O que esses dois momentos – Haia e Paris – têm em comum é que em ambos, o Brasil viu-se em um foro onde teve oportunidade de pronunciar-se sobre a natureza da ordem internacional e o fez no sentido de defender uma ordem caracterizada pelo reconhecimento da igualdade jurídica dos Estados e não das desigualdades de poder entre eles. Todavia, em nenhum dos dois casos imaginou-se que haveria uma possibilidade concreta de o Brasil encontrar um lócus que lhe permitiria opinar e influenciar de forma constante sobre a forma da ordem e seu gerenciamento.

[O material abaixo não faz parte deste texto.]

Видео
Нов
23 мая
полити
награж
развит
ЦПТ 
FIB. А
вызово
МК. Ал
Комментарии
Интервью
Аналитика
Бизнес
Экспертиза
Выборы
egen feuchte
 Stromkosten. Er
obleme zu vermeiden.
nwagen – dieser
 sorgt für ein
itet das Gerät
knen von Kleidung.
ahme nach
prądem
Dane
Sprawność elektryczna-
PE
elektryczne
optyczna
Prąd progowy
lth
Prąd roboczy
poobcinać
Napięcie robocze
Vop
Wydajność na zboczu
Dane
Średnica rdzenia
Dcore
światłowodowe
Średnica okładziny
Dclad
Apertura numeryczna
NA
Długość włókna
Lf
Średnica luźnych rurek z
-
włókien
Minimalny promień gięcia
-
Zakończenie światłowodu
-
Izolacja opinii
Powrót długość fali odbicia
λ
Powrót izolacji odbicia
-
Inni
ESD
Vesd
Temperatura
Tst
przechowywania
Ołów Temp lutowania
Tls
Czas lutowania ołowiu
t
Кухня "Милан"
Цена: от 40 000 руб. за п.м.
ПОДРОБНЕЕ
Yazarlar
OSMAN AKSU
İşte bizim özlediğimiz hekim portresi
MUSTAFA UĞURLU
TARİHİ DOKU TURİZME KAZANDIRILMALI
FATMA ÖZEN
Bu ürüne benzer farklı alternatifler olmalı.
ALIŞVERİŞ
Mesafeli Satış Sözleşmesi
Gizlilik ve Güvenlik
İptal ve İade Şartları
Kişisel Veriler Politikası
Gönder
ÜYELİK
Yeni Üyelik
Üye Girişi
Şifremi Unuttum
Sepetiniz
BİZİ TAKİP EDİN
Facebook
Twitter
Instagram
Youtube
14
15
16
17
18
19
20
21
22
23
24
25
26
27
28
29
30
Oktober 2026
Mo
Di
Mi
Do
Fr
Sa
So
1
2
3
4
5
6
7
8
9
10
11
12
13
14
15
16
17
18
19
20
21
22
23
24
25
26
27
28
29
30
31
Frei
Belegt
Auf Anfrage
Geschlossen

Mesmo quando surgiu, na década de 1920, a idéia de o Brasil pleitear um assento permanente no Conselho da Liga das Nações, não parece ter-se firmado de forma clara no imaginário dos formuladores da política externa a idéia de que o País poderia, por meio desse

assento, exercer algum tipo de efeito transformador sobre a ordem. Conforme aponta Vargas Garcia, a campanha brasileira por um assento permanente no Conselho da Liga visava “garantir a conservação do Brasil no órgão de cúpula da Liga em uma situação de igualdade em relação às grandes potências [...] e explorar politicamente essa conquista para angariar apoio interno” (Ibid., p. 138-139). Mesmo a situação de “igualdade” com as grandes potências era enxergada em termos da “dignidade nacional” e do prestígio relativo do Brasil no continente americano, e não da oportunidade de se participar de decisões que efetivamente teriam algum impacto nas fortunas do País.

Em São Francisco e Bretton Woods, o Brasil pôde se imiscuir, mais uma vez, na reconstrução da ordem internacional após um cataclismo bélico. Foi, todavia, apenas em fins da década de 1950, quando o surgimento do Movimento Não-Alinhado anunciava o fim da era da bipolaridade rígida e o conseqüente surgimento de um importante “espaço para criação” nas relações internacionais, que se modificou sensivelmente a percepção brasileira acerca de suas possibilidades de participação no gerenciamento da ordem internacional.